### Exercise description
Every record must be written out once more, with nothing added or omitted.
--------------------------------
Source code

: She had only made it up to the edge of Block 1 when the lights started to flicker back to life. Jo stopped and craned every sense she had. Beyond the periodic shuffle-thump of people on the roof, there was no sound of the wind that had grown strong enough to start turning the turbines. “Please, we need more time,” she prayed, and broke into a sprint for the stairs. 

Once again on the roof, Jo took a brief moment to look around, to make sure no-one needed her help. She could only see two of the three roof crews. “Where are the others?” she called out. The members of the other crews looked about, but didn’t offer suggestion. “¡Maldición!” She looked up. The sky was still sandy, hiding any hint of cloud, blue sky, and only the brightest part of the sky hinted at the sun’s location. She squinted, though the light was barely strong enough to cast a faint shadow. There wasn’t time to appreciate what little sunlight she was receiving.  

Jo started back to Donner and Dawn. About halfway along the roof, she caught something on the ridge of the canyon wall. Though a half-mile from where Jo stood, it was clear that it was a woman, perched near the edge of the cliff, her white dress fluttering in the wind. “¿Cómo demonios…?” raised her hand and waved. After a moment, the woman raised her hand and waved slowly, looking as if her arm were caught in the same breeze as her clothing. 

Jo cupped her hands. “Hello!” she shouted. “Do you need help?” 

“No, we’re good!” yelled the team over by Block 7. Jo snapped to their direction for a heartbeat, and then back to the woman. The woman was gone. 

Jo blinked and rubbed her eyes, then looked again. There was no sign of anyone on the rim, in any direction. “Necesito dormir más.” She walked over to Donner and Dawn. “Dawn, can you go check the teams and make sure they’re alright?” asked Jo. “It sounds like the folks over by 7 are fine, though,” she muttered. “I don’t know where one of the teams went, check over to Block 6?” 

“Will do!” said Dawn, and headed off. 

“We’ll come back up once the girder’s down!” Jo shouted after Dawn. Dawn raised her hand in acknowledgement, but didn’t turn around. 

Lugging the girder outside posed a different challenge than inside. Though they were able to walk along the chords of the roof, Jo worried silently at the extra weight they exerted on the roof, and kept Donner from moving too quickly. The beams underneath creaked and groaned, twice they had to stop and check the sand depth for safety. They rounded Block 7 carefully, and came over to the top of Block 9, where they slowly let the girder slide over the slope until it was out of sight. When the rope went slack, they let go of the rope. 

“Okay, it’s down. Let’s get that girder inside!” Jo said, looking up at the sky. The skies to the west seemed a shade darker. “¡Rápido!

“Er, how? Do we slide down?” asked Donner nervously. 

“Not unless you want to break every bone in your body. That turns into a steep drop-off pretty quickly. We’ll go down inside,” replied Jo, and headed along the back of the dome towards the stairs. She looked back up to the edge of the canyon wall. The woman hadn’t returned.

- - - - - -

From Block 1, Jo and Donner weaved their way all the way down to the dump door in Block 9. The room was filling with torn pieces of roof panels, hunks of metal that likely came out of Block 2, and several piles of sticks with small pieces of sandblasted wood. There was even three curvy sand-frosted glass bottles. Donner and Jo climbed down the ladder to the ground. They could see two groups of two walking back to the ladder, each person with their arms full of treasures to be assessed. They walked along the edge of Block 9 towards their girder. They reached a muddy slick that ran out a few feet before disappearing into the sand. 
--------------------------------
### Result
Source code

: She had only made it up to the edge of Block 1 when the lights started to flicker back to life. Jo stopped and craned every sense she had. Beyond the periodic shuffle-thump of people on the roof, there was no sound of the wind that had grown strong enough to start turning the turbines. “Please, we need more time,” she prayed, and broke into a sprint for the stairs. 

Once again on the roof, Jo took a brief moment to look around, to make sure no-one needed her help. She could only see two of the three roof crews. “Where are the others?” she called out. The members of the other crews looked about, but didn’t offer suggestion. “¡Maldición!” She looked up. The sky was still sandy, hiding any hint of cloud, blue sky, and only the brightest part of the sky hinted at the sun’s location. She squinted, though the light was barely strong enough to cast a faint shadow. There wasn’t time to appreciate what little sunlight she was receiving.  

Jo started back to Donner and Dawn. About halfway along the roof, she caught something on the ridge of the canyon wall. Though a half-mile from where Jo stood, it was clear that it was a woman, perched near the edge of the cliff, her white dress fluttering in the wind. “¿Cómo demonios…?” raised her hand and waved. After a moment, the woman raised her hand and waved slowly, looking as if her arm were caught in the same breeze as her clothing. 

Jo cupped her hands. “Hello!” she shouted. “Do you need help?” 

“No, we’re good!” yelled the team over by Block 7. Jo snapped to their direction for a heartbeat, and then back to the woman. The woman was gone. 

Jo blinked and rubbed her eyes, then looked again. There was no sign of anyone on the rim, in any direction. “Necesito dormir más.” She walked over to Donner and Dawn. “Dawn, can you go check the teams and make sure they’re alright?” asked Jo. “It sounds like the folks over by 7 are fine, though,” she muttered. “I don’t know where one of the teams went, check over to Block 6?” 

“Will do!” said Dawn, and headed off. 

“We’ll come back up once the girder’s down!” Jo shouted after Dawn. Dawn raised her hand in acknowledgement, but didn’t turn around. 

Lugging the girder outside posed a different challenge than inside. Though they were able to walk along the chords of the roof, Jo worried silently at the extra weight they exerted on the roof, and kept Donner from moving too quickly. The beams underneath creaked and groaned, twice they had to stop and check the sand depth for safety. They rounded Block 7 carefully, and came over to the top of Block 9, where they slowly let the girder slide over the slope until it was out of sight. When the rope went slack, they let go of the rope. 

“Okay, it’s down. Let’s get that girder inside!” Jo said, looking up at the sky. The skies to the west seemed a shade darker. “¡Rápido!

“Er, how? Do we slide down?” asked Donner nervously. 

“Not unless you want to break every bone in your body. That turns into a steep drop-off pretty quickly. We’ll go down inside,” replied Jo, and headed along the back of the dome towards the stairs. She looked back up to the edge of the canyon wall. The woman hadn’t returned.

- - - - - -

From Block 1, Jo and Donner weaved their way all the way down to the dump door in Block 9. The room was filling with torn pieces of roof panels, hunks of metal that likely came out of Block 2, and several piles of sticks with small pieces of sandblasted wood. There was even three curvy sand-frosted glass bottles. Donner and Jo climbed down the ladder to the ground. They could see two groups of two walking back to the ladder, each person with their arms full of treasures to be assessed. They walked along the edge of Block 9 towards their girder. They reached a muddy slick that ran out a few feet before disappearing into the sand. 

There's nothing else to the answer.